寝坊で言い訳出来ない時間とは言ったものの、時刻からすればもう一眠り……二度寝をしても許されそうな時刻ではある。
お腹が空いていないと言えば嘘になるけれど、それ以上に今も体内から消え去っていない疲労と眠気が勝っていた。

自然と落ちてくる瞼に抗う事が出来ず、パジャマ姿で再度ベッドに潜り込みシーツを被ると背後からシーツとは異なる熱を感じた。

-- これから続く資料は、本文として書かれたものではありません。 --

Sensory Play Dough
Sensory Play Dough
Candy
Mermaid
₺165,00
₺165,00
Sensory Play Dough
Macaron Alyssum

「……どうして目覚まし係だったマーリンさんまでベッドに入ってきてるんですかね」
「まあまあ細かい事は置いておいて。自分で言うのもおかしな話だけどこうやって、と」
言うが早いか私の腕を引いてすっぽり抱き込んでしまった。
マーリンさんの体温は勿論全身を包み込む心地よい香りに眠気は更に強くなっていく。

「まーりんさん」
「何かなマイロード」
「次は、ちゃんと起こしてくらさいね」
マーリンの答えを聞く前に梓はそのまま眠りについてしまった。
すうすうと規則正しい寝息を立てている彼女の目の下の薄いクマをなぞった花の魔術師はそこに口付けを落とすと頭を撫でて更に体を密着させてさせるのだった。